Mattia non ha uno spazio suo dove studiare; gli chiedo di farmi vedere il posto dove solitamente fa i compiti e mi conduce al tavolo posto in cucina e intorno al quale la famiglia consuma i pasti. Dice di avere una scrivania in camera sua, ma che è occupata “dal lavoro di papà”. Il padre la usa come studio, lavorando come libero professionista, spesso da casa. La madre mi appare molto apprensiva, lo osserva seduto al tavolo tutto il pomeriggio, insistendo affinché il bambino legga e rilegga fino alla comprensione, ma Mattia non si ritrova in questo metodo che sente faticoso e talvolta inutile. Il padre, dedito al lavoro, ha delegato alla madre il compito di guidarlo nello studio, pretendendo ottimi risultati senza coinvolgersi nel processo. Avverto un certo disconoscimento del disturbo del figlio. La maestra gli ha messo a disposizione alcuni schemi facili da leggere e la possibilità di usare il computer per consultare libri digitali, ma ciò non è ben visto da alcuni compagni di classe, che lo prendono in giro e non vedono il motivo di questi “privilegi”. Mattia non sa ancora ben definire il suo disagio e non sa né difendersi né spiegare il perché di certe accortezze da parte degli insegnanti. Di tanto in tanto la pressione è tale che Mattia esplode in attacchi di rabbia e oppositività, si rifiuta di andare a scuola e rifiuta il conforto dei genitori.

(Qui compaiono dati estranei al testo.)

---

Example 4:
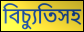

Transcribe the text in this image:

বিচ্যুতিসহ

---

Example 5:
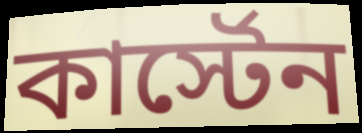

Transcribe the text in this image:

কার্স্টেন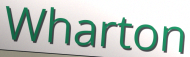
WhartonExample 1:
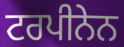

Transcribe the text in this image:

ਟਰਪੀਨੇਨ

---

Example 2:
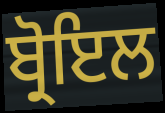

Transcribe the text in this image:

ਬ੍ਰੋਇਲ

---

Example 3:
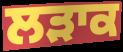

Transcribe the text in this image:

ਲੜਾਕ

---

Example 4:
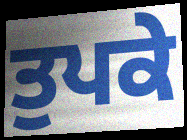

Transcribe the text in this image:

ਤੁਪਕੇ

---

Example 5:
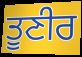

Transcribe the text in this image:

ਤੂਣੀਰ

Il percorso con Mattia è iniziato con la riconquista della sua stanza. Oltre al lavoro sul metodo di studio, il mio compito è stato quello di curare il contesto; rimettere a posto la sua stanza è stato per Mattia un’attività divertente, durante la quale ha potuto esprimere sé stesso in modo creativo disponendo sulla scrivania i suoi oggetti preferiti oltre che a tutto il materiale per lo studio. Abbiamo creato un programma usando cartelloni e pennarelli colorati, un tableau interattivo dove il bambino può costruire da sé il suo programma settimanale. Questo non è stato solo un esercizio per assumersi la responsabilità del proprio studio, ma anche un modo per sviluppare un sistema di valutazione delle priorità. Mattia ha potuto sperimentarsi in giornate in cui aveva concentrato tutti i compiti più difficili, a sentire la stanchezza e constatare di non aver portato a termine i compiti, per comprendere come distribuire meglio la mole di lavoro. Abbiamo lavorato sul corpo per aumentare la concentrazione, migliorare la lettura e la percezione di se, respirando a fondo, usando la voce e…i piedi!

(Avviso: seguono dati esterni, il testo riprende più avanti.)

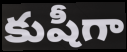
కుషీగా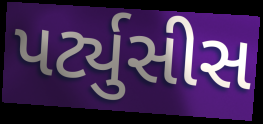
પર્ટ્યુસીસ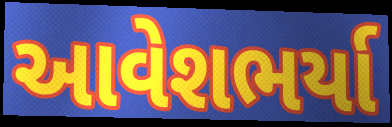
આવેશભર્યાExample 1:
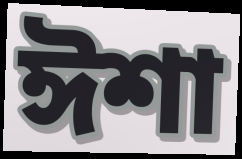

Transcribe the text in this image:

ঈশা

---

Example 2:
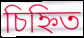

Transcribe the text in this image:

চিহ্নিত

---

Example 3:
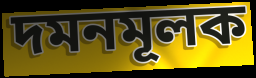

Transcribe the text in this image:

দমনমূলক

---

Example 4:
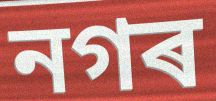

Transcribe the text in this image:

নগৰ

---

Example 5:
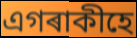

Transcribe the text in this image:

এগৰাকীহে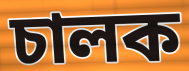
চালক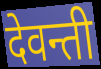
देवन्ती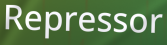
RepressorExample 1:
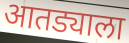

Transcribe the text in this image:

आतड्याला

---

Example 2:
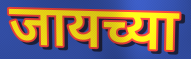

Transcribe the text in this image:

जायच्या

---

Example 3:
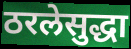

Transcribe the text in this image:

ठरलेसुद्धा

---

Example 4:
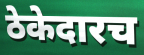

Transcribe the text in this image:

ठेकेदारच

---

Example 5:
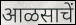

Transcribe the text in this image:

आळसाचें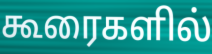
கூரைகளில்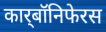
कार्‌बॉनिफेरसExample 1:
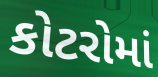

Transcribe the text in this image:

કોટરોમાં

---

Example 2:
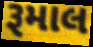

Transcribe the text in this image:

રૂમાલ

Non solo è diventato un bambino più autonomo, ma tramite specifiche tecniche di lettura e comprensione, è aumentato anche il suo senso di autoefficacia e la sua autostima ha subìto un netto miglioramento. Inoltre, abbiamo introdotto un sistema di autovalutazione: ogni incontro si conclude con un voto che Mattia dà a sé stesso su come crede che sia andato il tutoraggio, come ha sentito di aver studiato a livello pratico, come si sente a livello emotivo al termine dell’incontro, e come ha percepito la nostra relazione.

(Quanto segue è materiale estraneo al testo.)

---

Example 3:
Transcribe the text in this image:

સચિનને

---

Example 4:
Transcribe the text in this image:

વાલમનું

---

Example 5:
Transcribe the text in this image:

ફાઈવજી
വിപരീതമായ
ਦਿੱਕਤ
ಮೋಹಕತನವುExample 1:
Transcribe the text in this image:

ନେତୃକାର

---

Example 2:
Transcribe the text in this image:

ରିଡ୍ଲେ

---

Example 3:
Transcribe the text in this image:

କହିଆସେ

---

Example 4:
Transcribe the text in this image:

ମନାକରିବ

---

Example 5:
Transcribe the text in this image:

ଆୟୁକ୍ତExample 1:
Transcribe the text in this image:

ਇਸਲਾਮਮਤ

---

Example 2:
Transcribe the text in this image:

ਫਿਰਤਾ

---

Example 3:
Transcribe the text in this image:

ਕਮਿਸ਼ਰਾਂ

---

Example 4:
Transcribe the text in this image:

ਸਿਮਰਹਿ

Il percorso di Mattia continua ancora, tra alti e bassi: i suoi miglioramenti hanno aumentato la sua motivazione, ma momenti di scoraggiamento e oppositività non hanno risparmiato, in alcuni momenti, la nostra relazione come specchio di tutte le difficoltà anche relazionali che Mattia affronta ogni giorno. Con il tempo è stato possibile diminuire gli incontri e concentrarci sul potenziamento di abilità acquisite, tuttavia la consapevolezza non ha smorzato l’entusiasmo come quello della prima volta. Ricevo sempre i messaggi di Mattia che recitano così:
“Chiara! Oggi ho preso 7 in italiano! La maestra ha detto che sono stato bravo!” ed io immagino sempre i suoi occhi grandi e luminosi colmi di energia nuova.